§ **LISTED RECORDS**
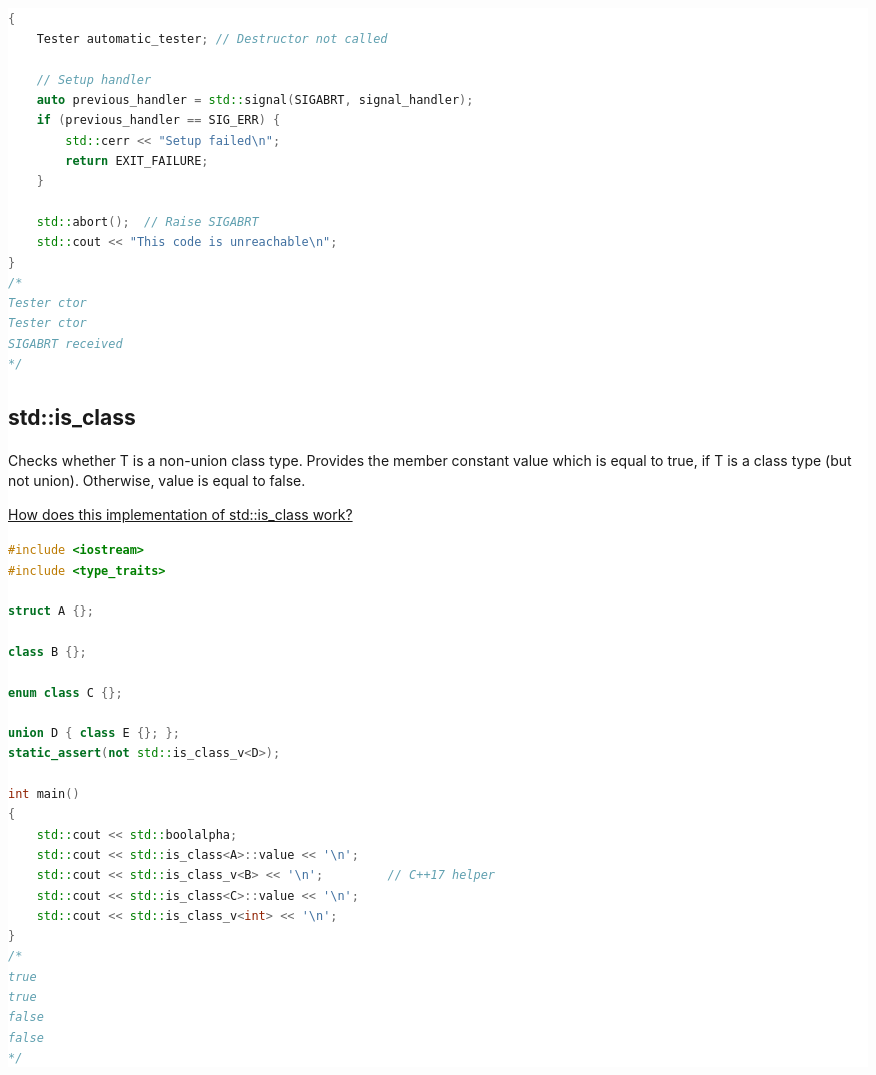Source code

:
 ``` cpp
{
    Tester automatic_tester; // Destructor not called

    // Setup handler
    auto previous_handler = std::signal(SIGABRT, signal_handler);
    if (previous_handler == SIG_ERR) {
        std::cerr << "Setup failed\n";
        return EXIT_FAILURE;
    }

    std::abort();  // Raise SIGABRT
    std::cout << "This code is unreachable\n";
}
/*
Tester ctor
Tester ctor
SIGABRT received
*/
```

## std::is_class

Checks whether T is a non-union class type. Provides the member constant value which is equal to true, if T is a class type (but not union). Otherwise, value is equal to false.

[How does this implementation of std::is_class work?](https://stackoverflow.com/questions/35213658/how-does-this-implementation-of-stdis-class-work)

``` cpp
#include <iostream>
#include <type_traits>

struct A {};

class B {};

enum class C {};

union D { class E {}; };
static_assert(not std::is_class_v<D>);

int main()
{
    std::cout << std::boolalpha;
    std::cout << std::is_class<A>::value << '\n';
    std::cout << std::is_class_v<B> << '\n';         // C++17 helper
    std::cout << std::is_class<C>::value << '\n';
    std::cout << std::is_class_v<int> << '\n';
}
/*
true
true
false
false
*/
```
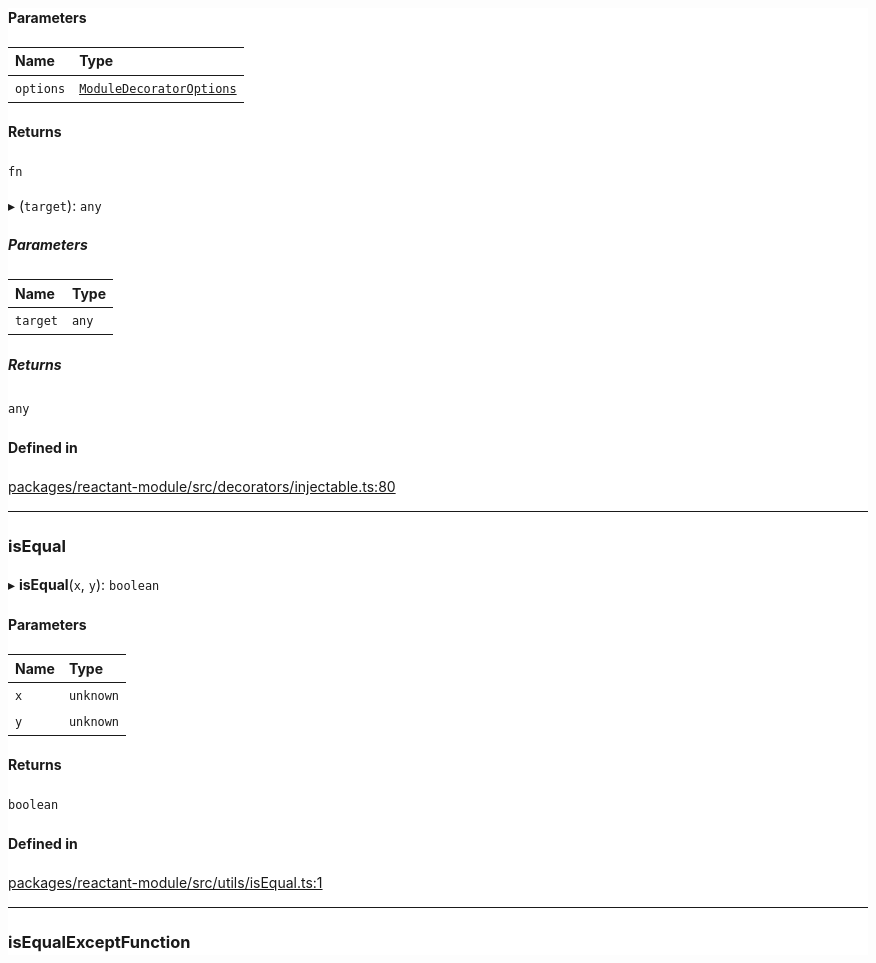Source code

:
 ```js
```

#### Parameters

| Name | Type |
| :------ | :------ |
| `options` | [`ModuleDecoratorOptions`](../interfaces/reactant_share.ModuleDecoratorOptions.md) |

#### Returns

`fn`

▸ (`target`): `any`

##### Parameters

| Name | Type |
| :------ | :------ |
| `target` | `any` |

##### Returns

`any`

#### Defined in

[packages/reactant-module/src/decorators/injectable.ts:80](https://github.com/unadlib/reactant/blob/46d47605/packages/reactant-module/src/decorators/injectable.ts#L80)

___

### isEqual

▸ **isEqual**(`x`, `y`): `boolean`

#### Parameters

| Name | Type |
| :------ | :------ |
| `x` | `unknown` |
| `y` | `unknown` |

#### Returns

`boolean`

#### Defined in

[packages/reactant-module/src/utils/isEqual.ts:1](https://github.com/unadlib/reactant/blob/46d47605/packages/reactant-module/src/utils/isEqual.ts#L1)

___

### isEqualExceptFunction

---

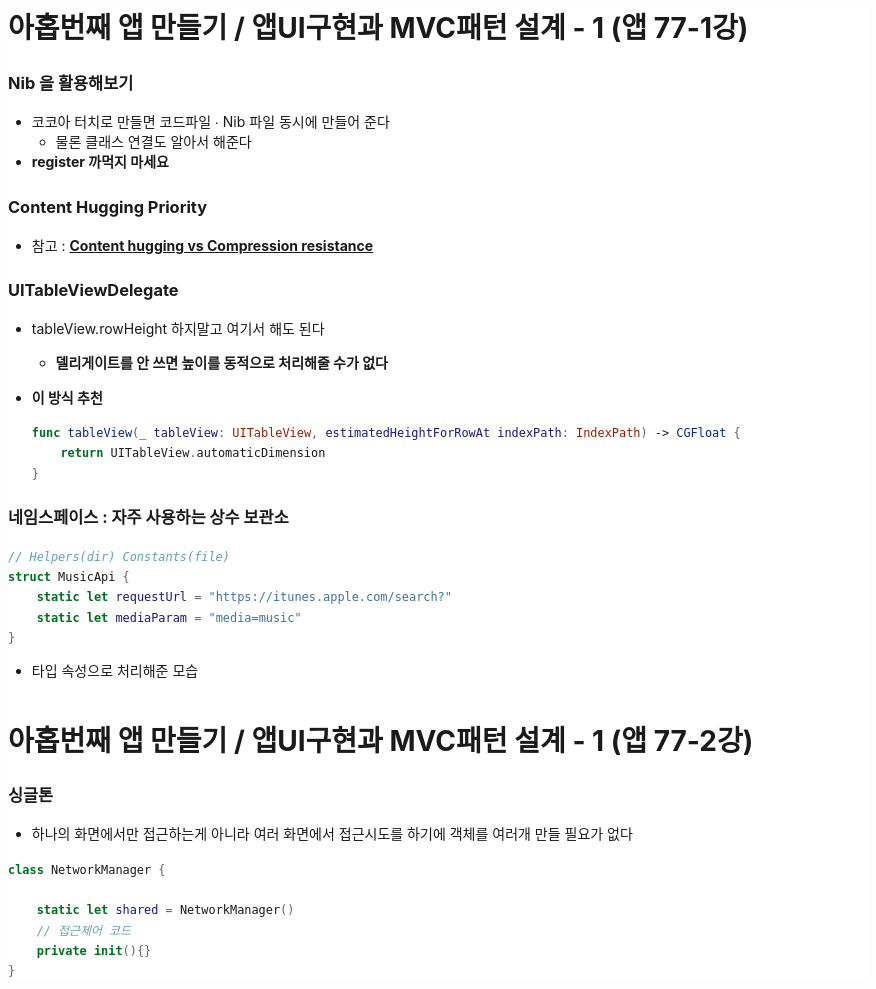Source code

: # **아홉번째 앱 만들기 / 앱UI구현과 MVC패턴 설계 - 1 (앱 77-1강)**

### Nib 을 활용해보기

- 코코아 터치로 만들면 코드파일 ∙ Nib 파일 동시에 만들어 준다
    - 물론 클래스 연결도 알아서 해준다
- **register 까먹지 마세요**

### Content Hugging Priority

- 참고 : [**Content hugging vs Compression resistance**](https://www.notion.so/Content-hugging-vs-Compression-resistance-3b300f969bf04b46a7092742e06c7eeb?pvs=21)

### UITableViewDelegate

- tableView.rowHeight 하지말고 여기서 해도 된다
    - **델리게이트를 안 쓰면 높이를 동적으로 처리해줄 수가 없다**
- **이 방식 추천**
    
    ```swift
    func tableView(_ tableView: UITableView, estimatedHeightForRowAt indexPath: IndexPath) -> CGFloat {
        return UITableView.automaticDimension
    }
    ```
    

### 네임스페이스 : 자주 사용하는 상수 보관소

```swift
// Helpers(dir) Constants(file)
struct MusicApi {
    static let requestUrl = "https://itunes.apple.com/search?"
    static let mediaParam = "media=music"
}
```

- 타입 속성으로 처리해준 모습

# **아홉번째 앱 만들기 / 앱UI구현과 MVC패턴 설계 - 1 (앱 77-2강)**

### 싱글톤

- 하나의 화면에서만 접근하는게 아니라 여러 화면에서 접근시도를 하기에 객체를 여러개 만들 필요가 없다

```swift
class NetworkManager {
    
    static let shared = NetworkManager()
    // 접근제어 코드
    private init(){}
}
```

§ **EXERCISE GOAL**
Which of the lines above carry the string "packages"? Pick them out and copy them.

§ **SOLUTION TO THIS PROBLEM**
[packages/reactant-module/src/decorators/injectable.ts:80](https://github.com/unadlib/reactant/blob/46d47605/packages/reactant-module/src/decorators/injectable.ts#L80)
[packages/reactant-module/src/utils/isEqual.ts:1](https://github.com/unadlib/reactant/blob/46d47605/packages/reactant-module/src/utils/isEqual.ts#L1)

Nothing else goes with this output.